Dynamic checkpoints:

- Prefer deployment-defined allowlists. Requests pick a **key/label** from the payload
  (e.g. `payload.model_key`), and the worker resolves it via a deployment-provided mapping.
- Use `ModelRef(Src.PAYLOAD, "model_key")` for this pattern (the payload value is a key, not a raw HF id).

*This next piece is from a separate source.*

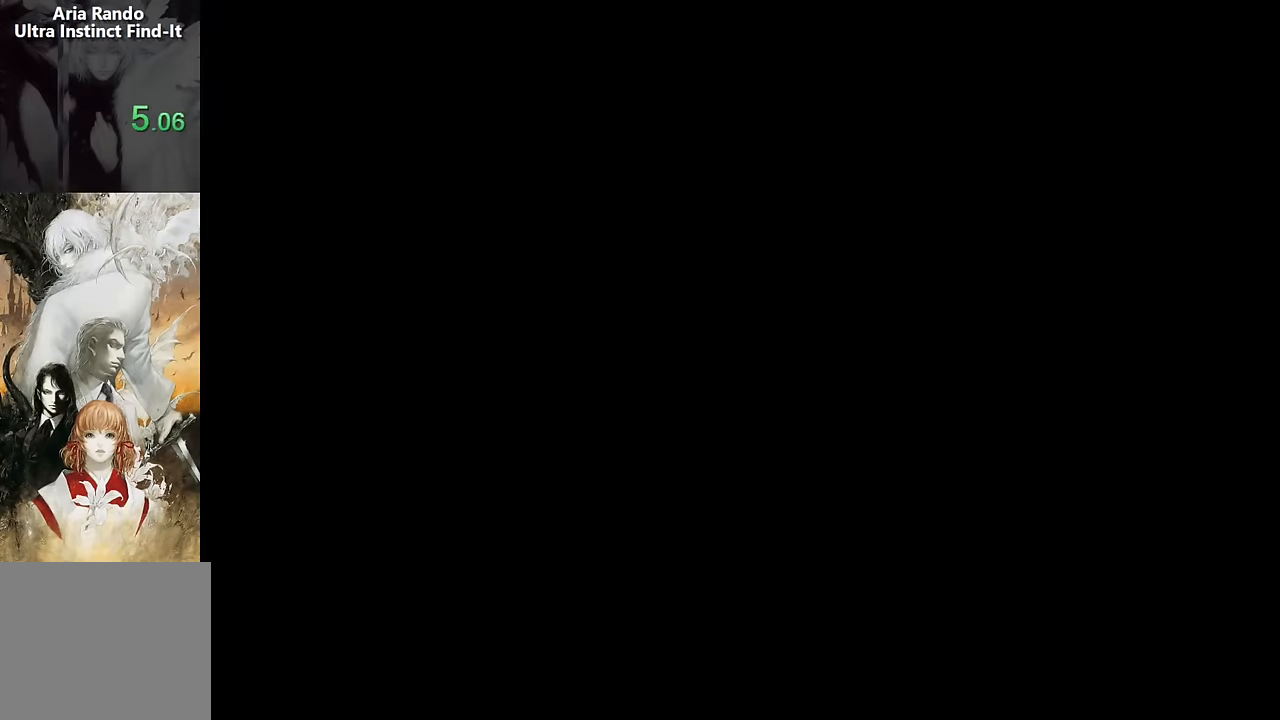
{"buttons": ["DPAD_RIGHT"], "events": []}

Build contract (gen-builder):

- Tenant code + `pyproject.toml`/`uv.lock` are packaged together
- gen-builder layers tenant code + deps on top of a python-worker base image
- gen-orchestrator deploys the resulting worker image

---

## Manual builds (without gen-builder)

You can build worker images directly using Docker, without gen-builder.

### 1. Project structure

```
my-worker/
├── pyproject.toml      # dependencies + [tool.cozy] config
├── uv.lock             # lockfile (recommended)
└── src/
    └── my_module/
        └── __init__.py # contains @worker_function decorated functions
```

### 2. Copy the Dockerfile template

Copy `Dockerfile.template` from this repo to your project as `Dockerfile`:

```bash
cp /path/to/python-worker/Dockerfile.template ./Dockerfile
```

Or write your own:

```dockerfile
ARG BASE_IMAGE=cozycreator/python-worker:cuda12.8-torch2.9
FROM ${BASE_IMAGE}

WORKDIR /app
COPY . /app

RUN pip install --no-cache-dir uv
RUN if [ -f /app/uv.lock ]; then uv sync --frozen --no-dev; else uv sync --no-dev; fi

# Generate function manifest at build time
RUN mkdir -p /app/.cozy && python -m gen_worker.discover > /app/.cozy/manifest.json

ENTRYPOINT ["python", "-m", "gen_worker.entrypoint"]
```

### 3. Build

```bash
# CPU only
docker build -t my-worker --build-arg BASE_IMAGE=cozycreator/python-worker:cpu-torch2.9 .

# CUDA 12.8 (default)
docker build -t my-worker .

# CUDA 13.0
docker build -t my-worker --build-arg BASE_IMAGE=cozycreator/python-worker:cuda13-torch2.9 .
```

### 4. Run

```bash
docker run -e ORCHESTRATOR_URL=http://orchestrator:8080 my-worker
```

The worker will:
1. Read the manifest from `/app/.cozy/manifest.json`
2. Self-register with the orchestrator
3. Start listening for tasks

### Available base images

| Image | GPU | CUDA | PyTorch |
|-------|-----|------|---------|
| `cozycreator/python-worker:cpu-torch2.9` | No | - | 2.9.1 |
| `cozycreator/python-worker:cuda12.6-torch2.9` | Yes | 12.6 | 2.9.1 |
| `cozycreator/python-worker:cuda12.8-torch2.9` | Yes | 12.8 | 2.9.1 |
| `cozycreator/python-worker:cuda13-torch2.9` | Yes | 13.0 | 2.9.1 |

### What happens automatically

- **Function discovery**: `gen_worker.discover` scans for `@worker_function` decorators
- **Manifest generation**: Input/output schemas extracted from msgspec types
- **Self-registration**: Worker registers its functions with orchestrator on startup

No gen-builder required for local development or custom CI pipelines.

---

Env hints:

- `SCHEDULER_ADDR` sets the primary scheduler address.
- `SCHEDULER_ADDRS` (comma-separated) provides seed addresses for leader discovery.
- `WORKER_JWT` is accepted as the auth token if `AUTH_TOKEN` is not set.
- `SCHEDULER_JWKS_URL` enables verification of `WORKER_JWT` before connecting.
- JWT verification uses RSA and requires PyJWT crypto support (installed by default via `PyJWT[crypto]`).
- `WORKER_MAX_INPUT_BYTES`, `WORKER_MAX_OUTPUT_BYTES`, `WORKER_MAX_UPLOAD_BYTES` cap payload sizes.
- `WORKER_MAX_CONCURRENCY` limits concurrent runs; `ResourceRequirements(max_concurrency=...)` limits per-function.
- `COZY_HUB_URL` base URL for Cozy hub downloads (used by core downloader).
- `COZY_HUB_TOKEN` optional bearer token for Cozy hub downloads.
- `MODEL_MANAGER_CLASS` optional ModelManager plugin (module:Class) loaded at startup.

Error hints:

- Use `gen_worker.errors.RetryableError` in worker functions to flag retryable failures.

API note:

- `output_format` is an orchestrator HTTP response preference (queue vs long-poll bytes/url) and does not change worker behavior; workers persist outputs as `Asset` refs via the Cozy hub file API.